→ **JOB ITEM**: Up to and including the line containing "L’APPLICATION OFFICIELLE DU CLERMONT FOOT 63", set down each line of the entries below exactly, starting from the first, and leave out the rest.

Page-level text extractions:
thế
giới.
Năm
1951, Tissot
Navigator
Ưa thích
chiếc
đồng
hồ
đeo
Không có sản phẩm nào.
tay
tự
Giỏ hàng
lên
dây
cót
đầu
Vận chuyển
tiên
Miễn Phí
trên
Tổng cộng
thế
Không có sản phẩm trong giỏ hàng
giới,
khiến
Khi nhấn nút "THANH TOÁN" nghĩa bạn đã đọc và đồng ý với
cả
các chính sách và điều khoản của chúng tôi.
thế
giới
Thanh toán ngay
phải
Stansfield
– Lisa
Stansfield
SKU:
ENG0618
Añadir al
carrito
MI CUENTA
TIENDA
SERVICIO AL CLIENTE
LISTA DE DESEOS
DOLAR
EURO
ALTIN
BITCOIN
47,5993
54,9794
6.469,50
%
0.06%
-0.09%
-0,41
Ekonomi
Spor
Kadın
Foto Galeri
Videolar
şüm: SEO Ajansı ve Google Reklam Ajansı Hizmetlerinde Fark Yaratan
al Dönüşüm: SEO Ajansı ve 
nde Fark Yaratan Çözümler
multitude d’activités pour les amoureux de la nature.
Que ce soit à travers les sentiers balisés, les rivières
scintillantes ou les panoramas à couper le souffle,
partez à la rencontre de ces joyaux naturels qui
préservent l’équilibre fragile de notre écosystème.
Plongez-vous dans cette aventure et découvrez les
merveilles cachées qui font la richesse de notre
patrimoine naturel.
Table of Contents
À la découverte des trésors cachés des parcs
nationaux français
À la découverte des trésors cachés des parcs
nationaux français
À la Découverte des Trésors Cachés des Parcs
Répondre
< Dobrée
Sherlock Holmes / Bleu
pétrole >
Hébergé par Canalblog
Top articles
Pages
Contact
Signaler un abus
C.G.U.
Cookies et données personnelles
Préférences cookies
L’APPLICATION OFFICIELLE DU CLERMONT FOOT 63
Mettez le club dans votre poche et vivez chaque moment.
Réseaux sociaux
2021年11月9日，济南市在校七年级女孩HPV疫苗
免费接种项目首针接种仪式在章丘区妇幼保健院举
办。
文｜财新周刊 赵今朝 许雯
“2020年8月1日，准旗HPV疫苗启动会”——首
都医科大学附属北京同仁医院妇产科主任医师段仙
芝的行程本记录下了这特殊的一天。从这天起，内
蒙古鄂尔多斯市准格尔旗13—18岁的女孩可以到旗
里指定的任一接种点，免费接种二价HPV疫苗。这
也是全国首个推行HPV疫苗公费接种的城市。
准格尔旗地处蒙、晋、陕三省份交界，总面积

→ **RESULT BELOW**:
thế
giới.
Năm
1951, Tissot
Navigator
Ưa thích
chiếc
đồng
hồ
đeo
Không có sản phẩm nào.
tay
tự
Giỏ hàng
lên
dây
cót
đầu
Vận chuyển
tiên
Miễn Phí
trên
Tổng cộng
thế
Không có sản phẩm trong giỏ hàng
giới,
khiến
Khi nhấn nút "THANH TOÁN" nghĩa bạn đã đọc và đồng ý với
cả
các chính sách và điều khoản của chúng tôi.
thế
giới
Thanh toán ngay
phải
Stansfield
– Lisa
Stansfield
SKU:
ENG0618
Añadir al
carrito
MI CUENTA
TIENDA
SERVICIO AL CLIENTE
LISTA DE DESEOS
DOLAR
EURO
ALTIN
BITCOIN
47,5993
54,9794
6.469,50
%
0.06%
-0.09%
-0,41
Ekonomi
Spor
Kadın
Foto Galeri
Videolar
şüm: SEO Ajansı ve Google Reklam Ajansı Hizmetlerinde Fark Yaratan
al Dönüşüm: SEO Ajansı ve 
nde Fark Yaratan Çözümler
multitude d’activités pour les amoureux de la nature.
Que ce soit à travers les sentiers balisés, les rivières
scintillantes ou les panoramas à couper le souffle,
partez à la rencontre de ces joyaux naturels qui
préservent l’équilibre fragile de notre écosystème.
Plongez-vous dans cette aventure et découvrez les
merveilles cachées qui font la richesse de notre
patrimoine naturel.
Table of Contents
À la découverte des trésors cachés des parcs
nationaux français
À la découverte des trésors cachés des parcs
nationaux français
À la Découverte des Trésors Cachés des Parcs
Répondre
< Dobrée
Sherlock Holmes / Bleu
pétrole >
Hébergé par Canalblog
Top articles
Pages
Contact
Signaler un abus
C.G.U.
Cookies et données personnelles
Préférences cookies
L’APPLICATION OFFICIELLE DU CLERMONT FOOT 63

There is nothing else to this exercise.